Consider a situation where a team member utilizes a generative AI tool, such as ChatGPT, to draft or rework a highly confidential document or optimize proprietary code. Currently, there are no laws to determine whether the generative AI platform or the company owns the output of those queries. These gray areas make controlling SaaS environments even more important because there may be retroactive consequences years down the line.

The specter of shadow SaaS also lurks within sanctioned SaaS environments. If employees choose to log in through methods other than SSO, companies can lose visibility, even when the company has accepted the application into its environment.

Empowering Smart Decision-Making

To address the multidimensional challenges posed by SaaS sprawl, organizations are actively seeking innovative solutions. Federated SaaS security appears to be an attractive proposition, offering the promise of a unified security framework across diverse SaaS applications. However, as mentioned earlier, getting all employees to use SSO can be challenging. Implementing federated SaaS can lead to scalability and integration challenges.

Achieving full buy-in for federated SaaS requires companies to take a proactive stance and gain true visibility and control over their environment. They need to invest in technologies that provide real-time guidance and support for employees and encourage them to practice good identity hygiene by signing up and signing in the right way. This approach aims to strike a delicate balance between security imperatives and the need for user productivity.
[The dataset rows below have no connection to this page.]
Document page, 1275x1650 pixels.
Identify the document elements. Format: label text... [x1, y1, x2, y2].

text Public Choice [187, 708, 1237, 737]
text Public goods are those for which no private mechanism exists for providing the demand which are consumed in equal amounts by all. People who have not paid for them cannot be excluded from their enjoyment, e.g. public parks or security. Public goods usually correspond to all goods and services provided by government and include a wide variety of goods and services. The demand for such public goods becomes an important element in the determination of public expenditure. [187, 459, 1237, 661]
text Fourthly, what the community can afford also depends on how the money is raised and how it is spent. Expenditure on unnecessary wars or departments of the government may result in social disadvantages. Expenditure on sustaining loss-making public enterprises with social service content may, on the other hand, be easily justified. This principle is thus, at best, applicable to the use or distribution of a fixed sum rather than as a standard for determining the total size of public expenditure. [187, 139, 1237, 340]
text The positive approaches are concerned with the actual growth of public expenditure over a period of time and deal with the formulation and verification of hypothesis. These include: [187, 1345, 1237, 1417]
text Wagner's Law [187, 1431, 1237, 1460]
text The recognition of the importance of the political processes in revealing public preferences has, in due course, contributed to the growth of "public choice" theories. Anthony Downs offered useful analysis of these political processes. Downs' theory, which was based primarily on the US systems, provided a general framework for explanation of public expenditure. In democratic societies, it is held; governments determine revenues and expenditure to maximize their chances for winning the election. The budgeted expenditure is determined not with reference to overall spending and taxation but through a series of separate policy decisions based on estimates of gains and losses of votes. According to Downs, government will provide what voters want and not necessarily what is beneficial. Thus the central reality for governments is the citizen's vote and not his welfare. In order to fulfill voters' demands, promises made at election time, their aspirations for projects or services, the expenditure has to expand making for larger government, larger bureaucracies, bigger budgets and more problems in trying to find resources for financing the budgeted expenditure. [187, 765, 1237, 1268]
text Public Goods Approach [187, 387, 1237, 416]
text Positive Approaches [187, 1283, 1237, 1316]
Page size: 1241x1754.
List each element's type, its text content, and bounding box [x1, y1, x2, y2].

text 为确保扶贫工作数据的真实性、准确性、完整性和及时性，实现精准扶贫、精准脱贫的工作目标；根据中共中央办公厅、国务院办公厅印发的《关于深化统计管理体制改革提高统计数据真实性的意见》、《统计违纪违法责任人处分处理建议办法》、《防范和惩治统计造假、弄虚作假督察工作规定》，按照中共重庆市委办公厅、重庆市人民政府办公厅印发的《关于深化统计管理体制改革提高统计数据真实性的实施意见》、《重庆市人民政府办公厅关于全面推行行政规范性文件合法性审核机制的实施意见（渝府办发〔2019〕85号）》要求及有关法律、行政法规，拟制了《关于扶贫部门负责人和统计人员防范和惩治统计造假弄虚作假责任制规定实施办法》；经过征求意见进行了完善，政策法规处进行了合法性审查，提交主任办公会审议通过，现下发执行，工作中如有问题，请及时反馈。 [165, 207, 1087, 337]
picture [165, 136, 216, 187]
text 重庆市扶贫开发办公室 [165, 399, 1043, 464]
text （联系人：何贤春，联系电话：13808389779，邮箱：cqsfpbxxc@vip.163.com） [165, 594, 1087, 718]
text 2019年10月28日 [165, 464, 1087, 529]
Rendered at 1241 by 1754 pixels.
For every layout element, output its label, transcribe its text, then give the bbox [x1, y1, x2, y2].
It seeks to harmonize with human judgment, fostering a symbiotic relationship between users and security protocols. It’s not just about safeguarding data but also cultivating a culture of informed decision-making. By empowering users to make smart choices, these innovations pave the way for tackling the complexity of SaaS security.

Compliance and Navigating the Maze

As the SEC ruling reshapes cybersecurity disclosures and SaaS continues to expand, organizations must embrace innovative solutions that employ user-centric cybersecurity strategies. Comprehensive visibility and control of SaaS ecosystems, coupled with security measures, are imperative to successfully navigate these challenges and adapt to regulatory shifts in the digital age. Furthermore, organizations striving to comply with new cybersecurity disclosure requirements must also grapple with the complexities of their SaaS landscapes, both sanctioned and shadow, to protect their data and maintain compliance in an ever-evolving digital world.